In his works displayed in 1964 at the Iran Auditorium, Sadegh Tabrizi approached this allegorical abstraction. His work combines calligraphy and miniature painting, with elements derived from urban architecture, to produce an expressive blend of ancient and modern worlds. His abstract paintings symbolize our visual world through a black space spotted with colors painted on tanned rawhide instead of canvas. In addition to reminding one of ancient traditions of writing on rawhide, this type of canvas evokes tattoos inscribed on skin.
Tabrizi achieved a visual abundance in later exhibitions. This abundance can be observed in collages that included chain-link, semi-precious stones, mirrored-glass icons, and even cards and workbooks with surfaces covered with lines and crisscross patterns.
Later Tabrizi reverted to purity and visual restraint, and developed a symbolic iconography. This change is evident in abstract calligraphy-based paintings shown at Burgese Gallery in Teheran in 1970. In 1959, in the ceramic workshop of the Faculty of Fine Arts, he had experimented with calligraphy using ceramic panels and patterned urns and bowls. But now he made calligraphy a distinctive feature of his paintings. The exhibition of calligraphy-based paintings at Burgese Gallery was followed the next year with an exhibition at Sirous Gallery in Paris, partly as a result of the diligence of Michel Tapié. This exhibition marked a high point of Tabrizi’s artistic career, as Tapié wrote in the catalogue to the exhibition: "These very modern and to the same degree immortal paintings cannot be described as anything but an artistic and truly ethical and extraordinarily aesthetic, hence belonging to a sublime art." The critic for Le Monde describes this sublime art in an allusive way: "Lyrical painting, which actively defies any formulation and systematic structure, has assumed greater brevity and stronger charm in recent calligraphic forms." Reaching deep into the visual arts of our ancestors, Tabrizi has grasped one of the roots of historic Persian painting: the apparent power of visual allegories mystically manifest in the form of "signs and codes".
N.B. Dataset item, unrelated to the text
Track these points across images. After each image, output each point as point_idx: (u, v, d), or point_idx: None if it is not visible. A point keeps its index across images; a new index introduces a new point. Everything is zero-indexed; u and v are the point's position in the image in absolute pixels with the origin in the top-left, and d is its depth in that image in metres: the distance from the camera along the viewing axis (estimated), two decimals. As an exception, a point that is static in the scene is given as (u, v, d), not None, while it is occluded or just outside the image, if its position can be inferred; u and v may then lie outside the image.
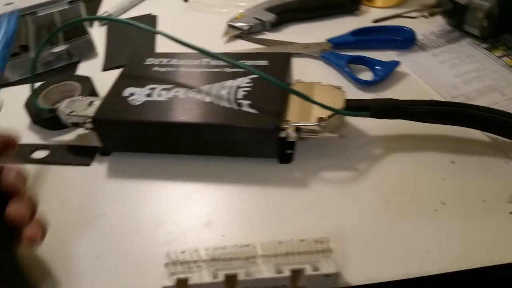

Tabrizi rediscovered the movement and visual music of Persian calligraphy, but not its literal inscription. He works with the spirit of Persian calligraphy, which resembles the movement of a melody, the flight of shadows and the acceleration of time. In this application he breathes life into the painted surface. Dull and uneven beige rawhide with its natural patterns is a field for the parade of various tones of colored ink. He creates these leaping calligraphic-like forms in a meditative spirit similar to the way in Asian Zen painting a single movement of hand indicates the artist’s ecstatic mood.
Calligraphy is not a new tradition; nor is its application limited to our time and geography. Calligraphy is a universal river that yields fresh perspectives to different viewers. Among the prerequisites to being an excellent calligrapher is to be a painter who has fully explored one’s culture, and to engage with things that await discovery. This is not the whole story. How can a rediscovered tradition be translated into a different culture to yield a new but invaluable meaning? I think Tabrizi has been able to arrive at succinct forms through the energy of his black marks distributed in a rapid, dancing movement across the rawhide surface. This modern and original approach uses swift and succinct moves, which appear as shadows on the surface, help us enjoy and wonder at the realization of our immensity. This is the secret: Dream-like impressions of calligraphy are inscribed on the face of a colorless world.
Signs from the alphabet including a broken Nasta’liq design, a Persian innovation in Arabic calligraphy flow from the ink bottle to be tattooed on the rawhide like sharp, nervous, recurring shadows. Although it sometimes suggests the line of a desert caravan, dancing flowers in the zephyr wind, ruined columns and flying horses, or the twisted limbs of lovers and warriors, this quick and abstract delineation is nothing but the result of a blossoming mind guiding the rapid movements of a brush in a nimble game on the canvas. Transcending the taste for the mediocre in this world of abstraction, Tabrizi imprints memorabilia so boldly and humorously as to appear both as modern and as the drawings of primitive man on the walls of a cave. What is important about his paintings is the harmonious rush of calligraphic signs that are released and fly beyond the frame.